Этот мир практической деятельности, существование которого мы так долго не подозревали, представила нам провинция, в которую бросил нас естественный ход нашей служебной карьеры. Служба разбросала нас по разным концам России и положила конец нашим совместным восхищениям. В провинции мы выровнялись и приобрели ту драгоценную деловую складку, которая полагает раздельную черту между делом и убеждениями и позволяет первому идти вполне независимо от последних. И когда мы, после долгих лет скитаний, вновь встретились в Петербурге, то эта складка прежде всего бросилась в глаза и вновь сделалась для нас соединительным звеном. Подкрепленная воспоминаниями прошлого, она помогла нам вынести то разноречие в убеждениях, которое принесла нам жизнь. Мы очень серьезно сказали себе: "Прежде всего – Россия! прежде всего – отечество, призывавшее нас к обновительной деятельности! А потом уж – убеждения".

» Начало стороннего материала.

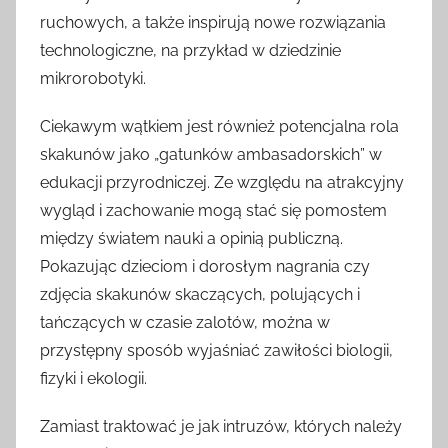
ruchowych, a także inspirują nowe rozwiązania
technologiczne, na przykład w dziedzinie
mikrorobotyki.
Ciekawym wątkiem jest również potencjalna rola
skakunów jako „gatunków ambasadorskich” w
edukacji przyrodniczej. Ze względu na atrakcyjny
wygląd i zachowanie mogą stać się pomostem
między światem nauki a opinią publiczną.
Pokazując dzieciom i dorosłym nagrania czy
zdjęcia skakunów skaczących, polujących i
tańczących w czasie zalotów, można w
przystępny sposób wyjaśniać zawiłości biologii,
fizyki i ekologii.
Zamiast traktować je jak intruzów, których należy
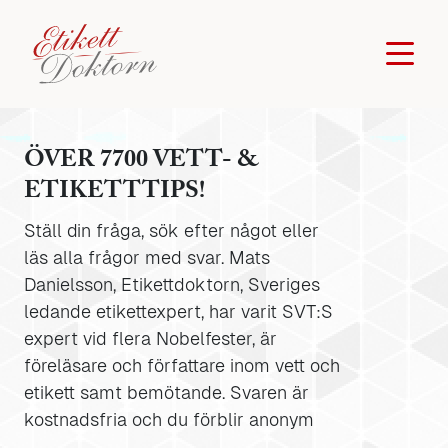
ÖVER 7700 VETT- &
ETIKETTTIPS!
Ställ din fråga, sök efter något eller
läs alla frågor med svar. Mats
Danielsson, Etikettdoktorn, Sveriges
ledande etikettexpert, har varit SVT:S
expert vid flera Nobelfester, är
föreläsare och författare inom vett och
etikett samt bemötande. Svaren är
kostnadsfria och du förblir anonym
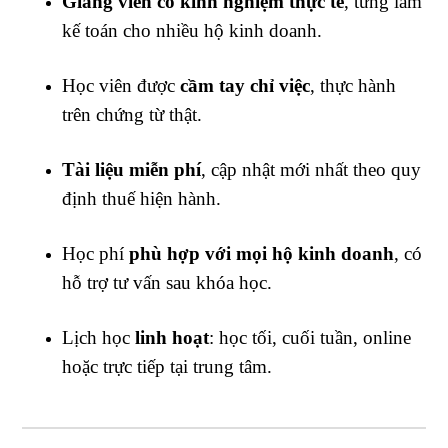
Giảng viên có kinh nghiệm thực tế
, từng làm
kế toán cho nhiều hộ kinh doanh.
Học viên được
cầm tay chỉ việc
, thực hành
trên chứng từ thật.
Tài liệu miễn phí
, cập nhật mới nhất theo quy
định thuế hiện hành.
Học phí
phù hợp với mọi hộ kinh doanh
, có
hỗ trợ tư vấn sau khóa học.
Lịch học
linh hoạt
: học tối, cuối tuần, online
hoặc trực tiếp tại trung tâm.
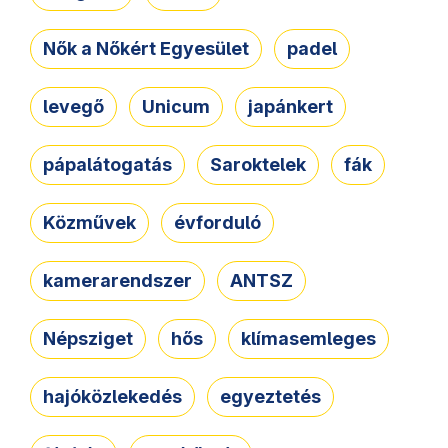
Nők a Nőkért Egyesület
padel
levegő
Unicum
japánkert
pápalátogatás
Saroktelek
fák
Közművek
évforduló
kamerarendszer
ANTSZ
Népsziget
hős
klímasemleges
hajóközlekedés
egyeztetés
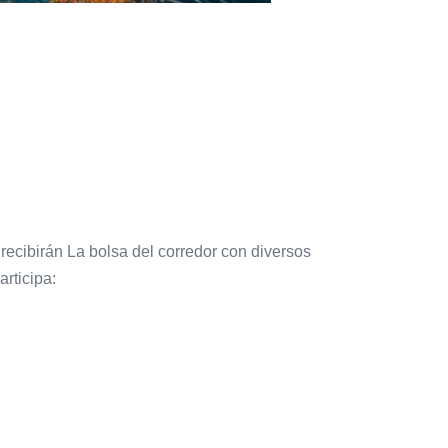
 recibirán La bolsa del corredor con diversos
articipa:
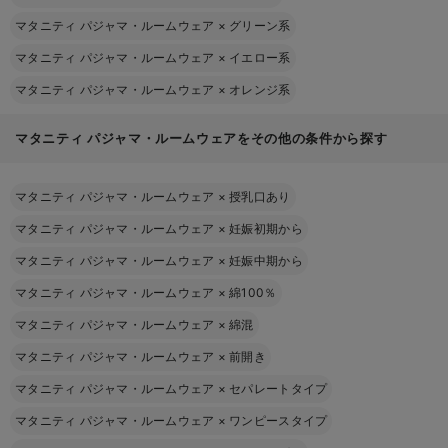
マタニティ パジャマ・ルームウェア
×
グリーン系
マタニティ パジャマ・ルームウェア
×
イエロー系
マタニティ パジャマ・ルームウェア
×
オレンジ系
マタニティ パジャマ・ルームウェアをその他の条件から探す
マタニティ パジャマ・ルームウェア
×
授乳口あり
マタニティ パジャマ・ルームウェア
×
妊娠初期から
マタニティ パジャマ・ルームウェア
×
妊娠中期から
マタニティ パジャマ・ルームウェア
×
綿100％
マタニティ パジャマ・ルームウェア
×
綿混
マタニティ パジャマ・ルームウェア
×
前開き
マタニティ パジャマ・ルームウェア
×
セパレートタイプ
マタニティ パジャマ・ルームウェア
×
ワンピースタイプ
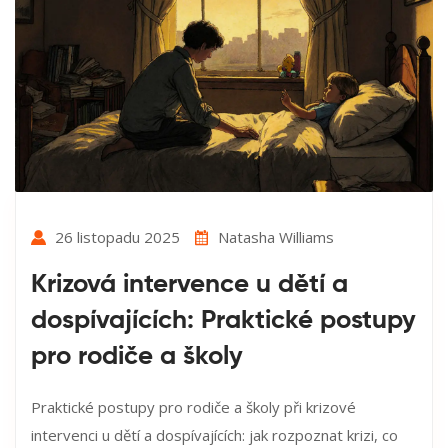
26 listopadu 2025
Natasha Williams
Krizová intervence u dětí a
dospívajících: Praktické postupy
pro rodiče a školy
Praktické postupy pro rodiče a školy při krizové
intervenci u dětí a dospívajících: jak rozpoznat krizi, co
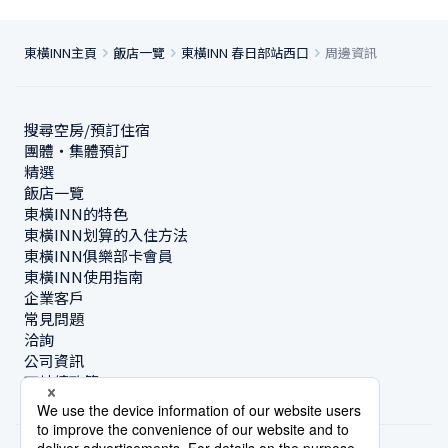
東橫INN主頁
飯店一覽
東橫INN 春日部站西口
周邊資訊
搜尋空房/預訂住宿
團體・集體預訂
精選
飯店一覽
東橫INN的特色
東橫INN划算的入住方法
東橫INN俱樂部卡會員
東橫INN使用指南
企業客戶
常見問題
洽詢
公司資訊
可持續政策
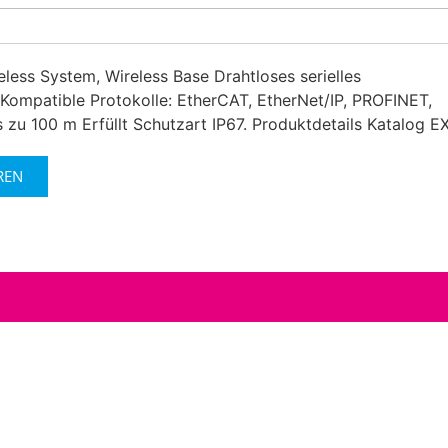
less System, Wireless Base Drahtloses serielles
ompatible Protokolle: EtherCAT, EtherNet/IP, PROFINET,
zu 100 m Erfüllt Schutzart IP67. Produktdetails Katalog 
REN
!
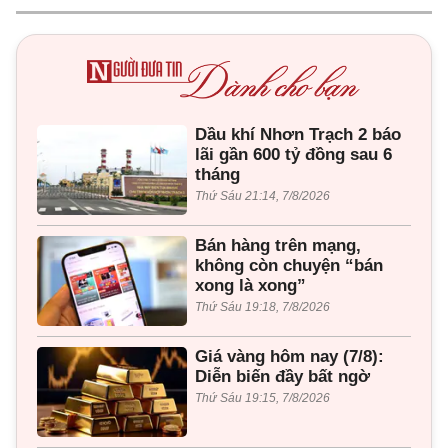
Dầu khí Nhơn Trạch 2 báo
lãi gần 600 tỷ đồng sau 6
tháng
Thứ Sáu 21:14, 7/8/2026
Bán hàng trên mạng,
không còn chuyện “bán
xong là xong”
Thứ Sáu 19:18, 7/8/2026
Giá vàng hôm nay (7/8):
Diễn biến đầy bất ngờ
Thứ Sáu 19:15, 7/8/2026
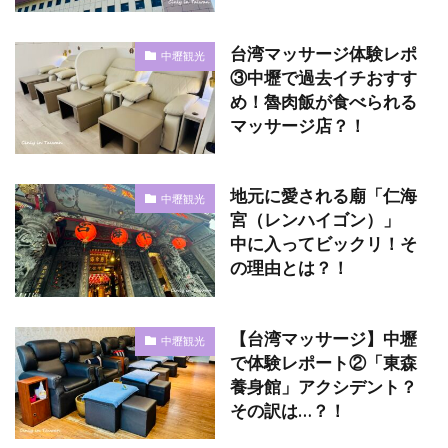
台湾マッサージ体験レポ
中壢観光
③中壢で過去イチおすす
め！魯肉飯が食べられる
マッサージ店？！
地元に愛される廟「仁海
中壢観光
宮（レンハイゴン）」
中に入ってビックリ！そ
の理由とは？！
【台湾マッサージ】中壢
中壢観光
で体験レポート②「東森
養身館」アクシデント？
その訳は…？！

Это был самый удобный modus vivendi для того времени, когда начальство везде искало «людей» и охотно давало им места с хорошим жалованьем. Начальство было тогда снисходительное и сквозь пальцы смотрело на так называемые убеждения. Только не допускайте резкостей, не призывайте к оружию, а затем будьте хоть федералистом. Ведь ни сепаратизм, ни социализм не мешают писать доклады, циркуляры, предписания и отношения. С такого-то часа до такого-то сиди в Фонарном переулке, развивай за стаканом чаю сепаратистические соображения насчет самостоятельности Сибири, покрывай мир фаланстерами, а с такого-то часа до такого-то сиди в департаменте и пиши бумагу о «воссоединениях», о средствах к искоренению превратных толкований. Вот как думало тогдашнее начальство, и думало, по мнению моему, правильно, потому что, несмотря на его снисходительность по сему предмету, Сибирь все-таки и по настоящую пору не отделена. Так же точно думали и мы. «Дело прежде всего!» – восклицали мы, – то обновительное дело, которое, в звании мировых посредников, может одинаково приютить и западников, и славянофилов, и централизаторов, и федералистов… и фельдфебелей.